** Recorded data follows **
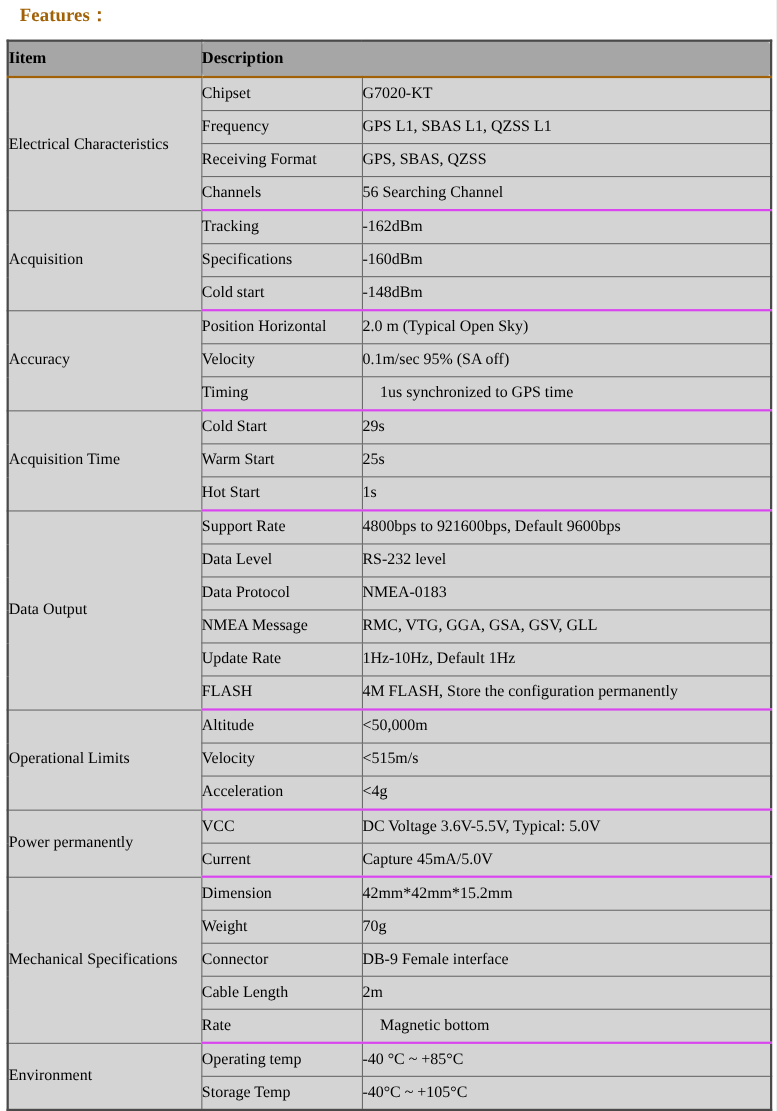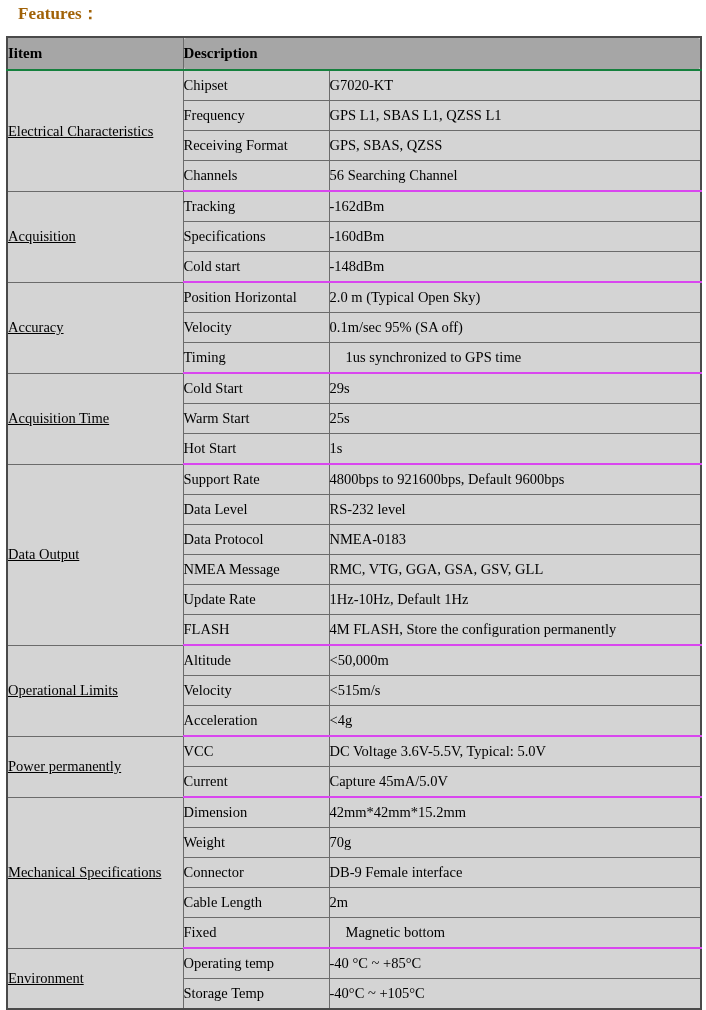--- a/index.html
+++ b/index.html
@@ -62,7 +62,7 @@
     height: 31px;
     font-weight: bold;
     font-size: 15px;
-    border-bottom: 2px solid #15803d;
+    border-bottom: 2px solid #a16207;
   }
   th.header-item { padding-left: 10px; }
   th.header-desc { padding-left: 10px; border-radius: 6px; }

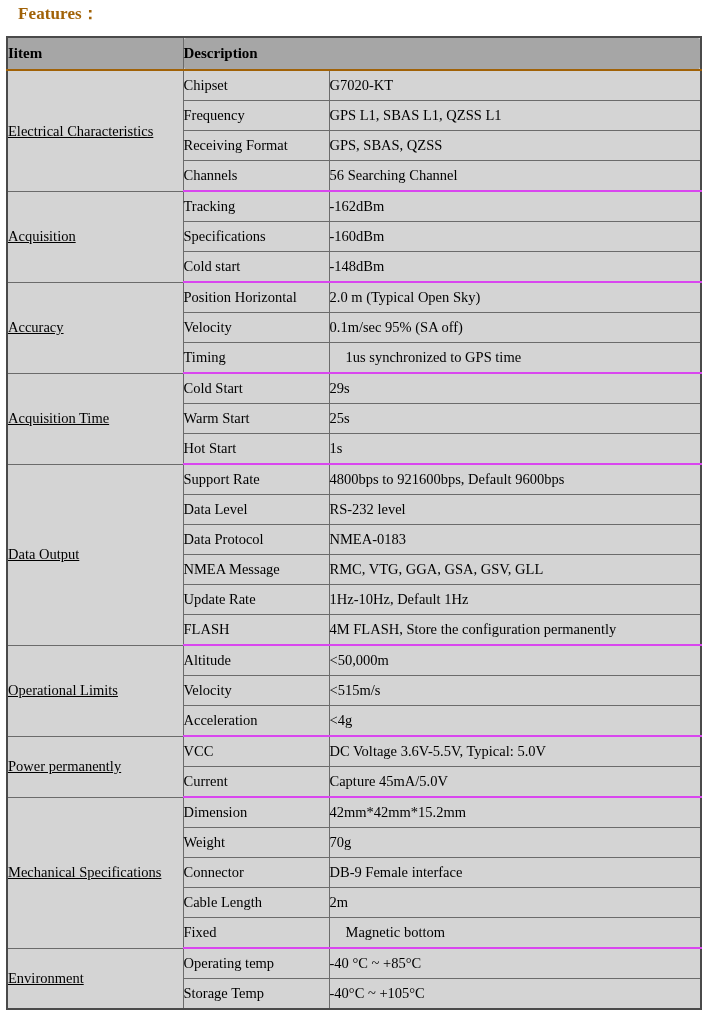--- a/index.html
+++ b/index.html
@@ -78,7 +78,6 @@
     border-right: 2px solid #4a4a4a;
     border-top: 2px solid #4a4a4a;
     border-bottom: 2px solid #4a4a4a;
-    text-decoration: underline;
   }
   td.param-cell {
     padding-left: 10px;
** End of Recorded data **
** Recorded data follows **
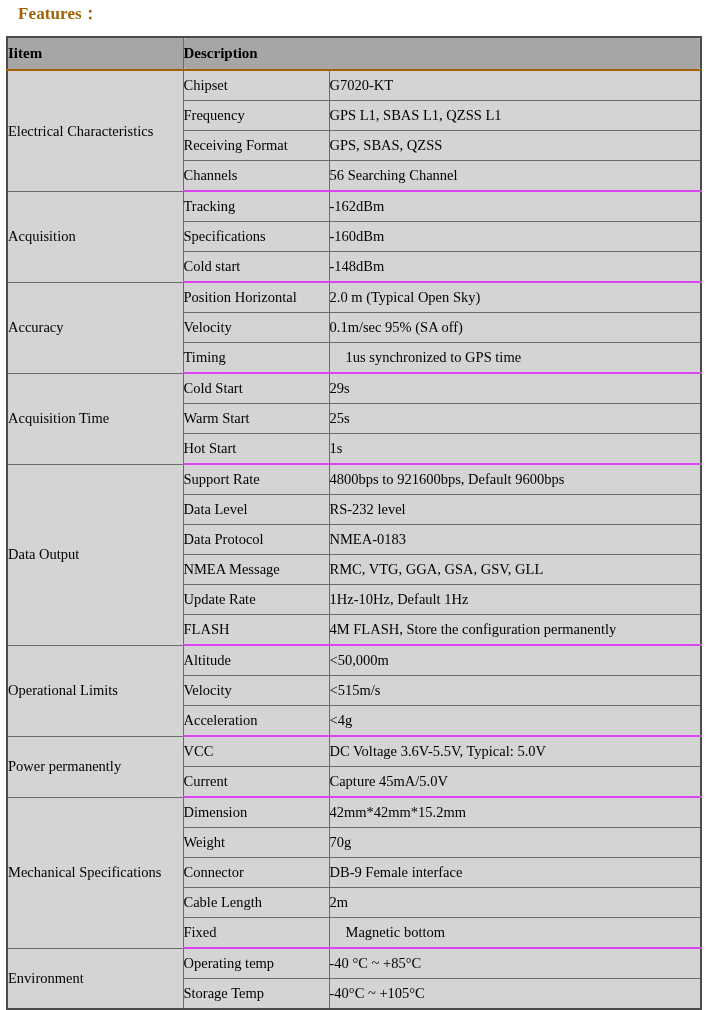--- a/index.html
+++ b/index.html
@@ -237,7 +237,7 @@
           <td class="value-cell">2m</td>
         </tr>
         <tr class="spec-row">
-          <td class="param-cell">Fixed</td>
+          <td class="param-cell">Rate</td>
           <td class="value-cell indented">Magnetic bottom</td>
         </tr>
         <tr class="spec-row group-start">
** End of Recorded data **
_Required work_
If a line of the records above includes the word "solid", count it; state the final number with no other words.

_Response to the exercise_
5